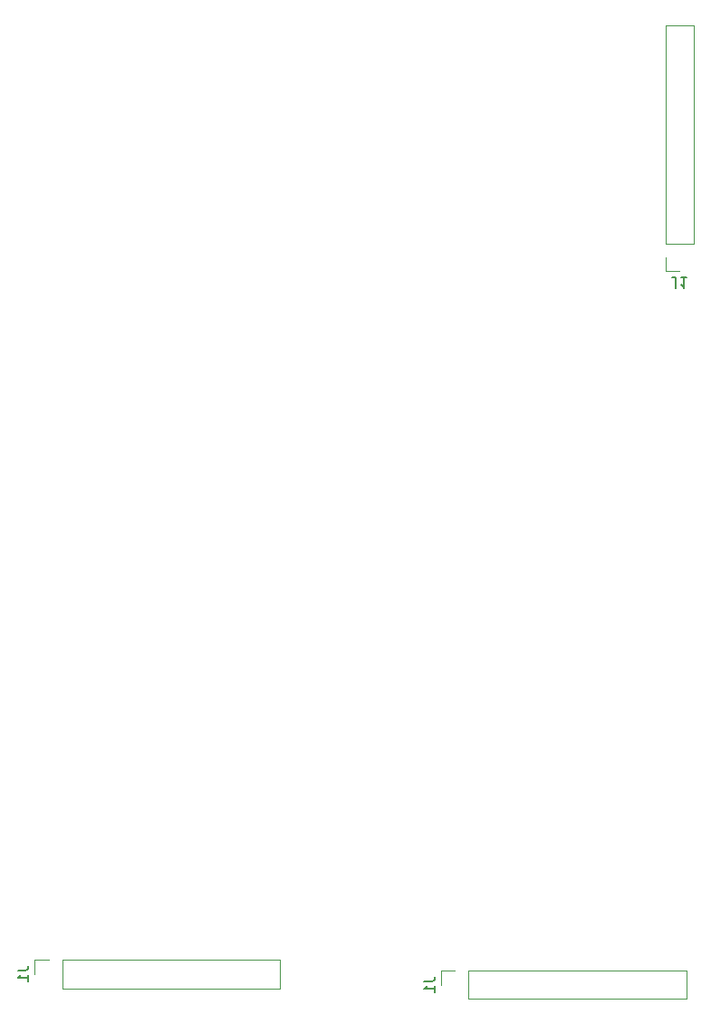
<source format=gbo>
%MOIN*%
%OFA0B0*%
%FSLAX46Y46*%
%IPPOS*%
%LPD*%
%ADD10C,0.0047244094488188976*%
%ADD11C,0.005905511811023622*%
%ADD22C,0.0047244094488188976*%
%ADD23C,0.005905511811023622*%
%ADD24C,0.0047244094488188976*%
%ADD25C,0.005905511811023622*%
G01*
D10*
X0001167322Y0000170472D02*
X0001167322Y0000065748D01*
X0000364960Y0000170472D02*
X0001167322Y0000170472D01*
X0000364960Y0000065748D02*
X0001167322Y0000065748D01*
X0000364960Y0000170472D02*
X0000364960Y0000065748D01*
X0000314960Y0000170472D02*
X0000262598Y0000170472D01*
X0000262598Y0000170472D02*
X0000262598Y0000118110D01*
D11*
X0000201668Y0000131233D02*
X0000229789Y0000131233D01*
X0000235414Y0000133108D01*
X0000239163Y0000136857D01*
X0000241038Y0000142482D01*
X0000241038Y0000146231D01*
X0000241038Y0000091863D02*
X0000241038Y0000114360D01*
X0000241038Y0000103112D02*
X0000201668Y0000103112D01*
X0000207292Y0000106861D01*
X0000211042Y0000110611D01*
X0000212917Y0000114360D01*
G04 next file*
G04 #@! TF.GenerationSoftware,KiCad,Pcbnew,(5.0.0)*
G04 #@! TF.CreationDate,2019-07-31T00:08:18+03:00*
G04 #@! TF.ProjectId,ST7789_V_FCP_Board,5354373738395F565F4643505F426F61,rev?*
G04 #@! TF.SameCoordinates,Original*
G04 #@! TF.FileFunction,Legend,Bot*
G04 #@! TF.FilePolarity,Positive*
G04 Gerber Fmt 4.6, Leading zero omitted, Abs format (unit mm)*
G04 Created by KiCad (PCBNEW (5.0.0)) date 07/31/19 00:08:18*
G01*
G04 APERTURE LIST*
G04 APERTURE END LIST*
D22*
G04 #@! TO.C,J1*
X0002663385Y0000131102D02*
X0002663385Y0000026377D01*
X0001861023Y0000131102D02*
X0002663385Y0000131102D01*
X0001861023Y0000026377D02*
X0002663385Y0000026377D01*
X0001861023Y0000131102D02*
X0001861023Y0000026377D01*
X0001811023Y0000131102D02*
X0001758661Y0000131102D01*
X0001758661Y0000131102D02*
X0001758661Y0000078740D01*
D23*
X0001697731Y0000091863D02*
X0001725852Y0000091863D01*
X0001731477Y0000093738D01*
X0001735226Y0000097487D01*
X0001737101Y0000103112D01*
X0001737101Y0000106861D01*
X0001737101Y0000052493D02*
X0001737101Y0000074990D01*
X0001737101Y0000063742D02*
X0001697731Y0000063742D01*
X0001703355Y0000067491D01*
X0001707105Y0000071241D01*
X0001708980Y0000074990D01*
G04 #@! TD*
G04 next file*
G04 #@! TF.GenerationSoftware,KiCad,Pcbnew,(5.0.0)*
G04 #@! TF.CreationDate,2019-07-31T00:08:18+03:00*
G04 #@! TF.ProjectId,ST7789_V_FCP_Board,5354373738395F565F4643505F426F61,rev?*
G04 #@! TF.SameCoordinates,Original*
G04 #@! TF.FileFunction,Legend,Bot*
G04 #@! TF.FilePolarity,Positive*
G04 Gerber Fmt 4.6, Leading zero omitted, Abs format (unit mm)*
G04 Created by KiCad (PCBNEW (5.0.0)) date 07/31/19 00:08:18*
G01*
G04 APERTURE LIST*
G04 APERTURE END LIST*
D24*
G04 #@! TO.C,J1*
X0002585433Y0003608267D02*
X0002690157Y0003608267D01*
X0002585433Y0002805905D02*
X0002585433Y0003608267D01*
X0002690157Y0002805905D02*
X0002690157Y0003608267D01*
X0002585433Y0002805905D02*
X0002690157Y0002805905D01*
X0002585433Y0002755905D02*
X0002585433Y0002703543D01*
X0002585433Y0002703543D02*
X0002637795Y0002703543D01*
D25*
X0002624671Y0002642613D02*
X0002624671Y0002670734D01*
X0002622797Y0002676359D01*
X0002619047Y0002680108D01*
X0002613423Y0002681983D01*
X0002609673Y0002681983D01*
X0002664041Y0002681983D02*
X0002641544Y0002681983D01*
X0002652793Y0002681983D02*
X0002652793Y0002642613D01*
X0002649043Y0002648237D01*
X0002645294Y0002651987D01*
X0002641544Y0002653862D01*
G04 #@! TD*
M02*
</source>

------------------------

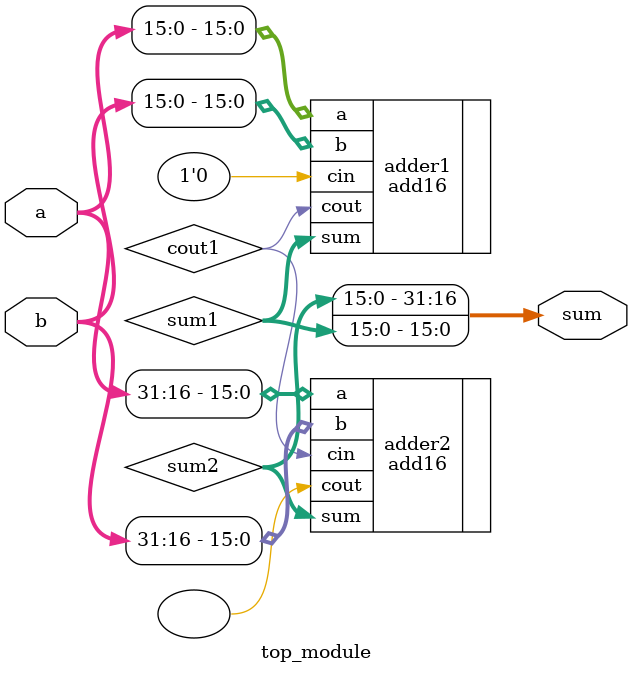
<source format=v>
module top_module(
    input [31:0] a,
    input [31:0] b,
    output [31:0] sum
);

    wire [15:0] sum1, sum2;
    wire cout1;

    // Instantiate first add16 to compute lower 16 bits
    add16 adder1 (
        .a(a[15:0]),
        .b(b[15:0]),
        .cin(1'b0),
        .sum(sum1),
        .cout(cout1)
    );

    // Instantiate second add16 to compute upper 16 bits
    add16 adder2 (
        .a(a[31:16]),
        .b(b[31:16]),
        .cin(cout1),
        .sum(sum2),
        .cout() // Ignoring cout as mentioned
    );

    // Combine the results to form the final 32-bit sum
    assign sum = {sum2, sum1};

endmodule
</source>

------------------------

Above are the entries. Quote exactly the lines from the one bearing "<source format=gbo>" through the one bearing "X0000262598Y0000170472D02*".

<source format=gbo>
%MOIN*%
%OFA0B0*%
%FSLAX46Y46*%
%IPPOS*%
%LPD*%
%ADD10C,0.0047244094488188976*%
%ADD11C,0.005905511811023622*%
%ADD22C,0.0047244094488188976*%
%ADD23C,0.005905511811023622*%
%ADD24C,0.0047244094488188976*%
%ADD25C,0.005905511811023622*%
G01*
D10*
X0001167322Y0000170472D02*
X0001167322Y0000065748D01*
X0000364960Y0000170472D02*
X0001167322Y0000170472D01*
X0000364960Y0000065748D02*
X0001167322Y0000065748D01*
X0000364960Y0000170472D02*
X0000364960Y0000065748D01*
X0000314960Y0000170472D02*
X0000262598Y0000170472D01*
X0000262598Y0000170472D02*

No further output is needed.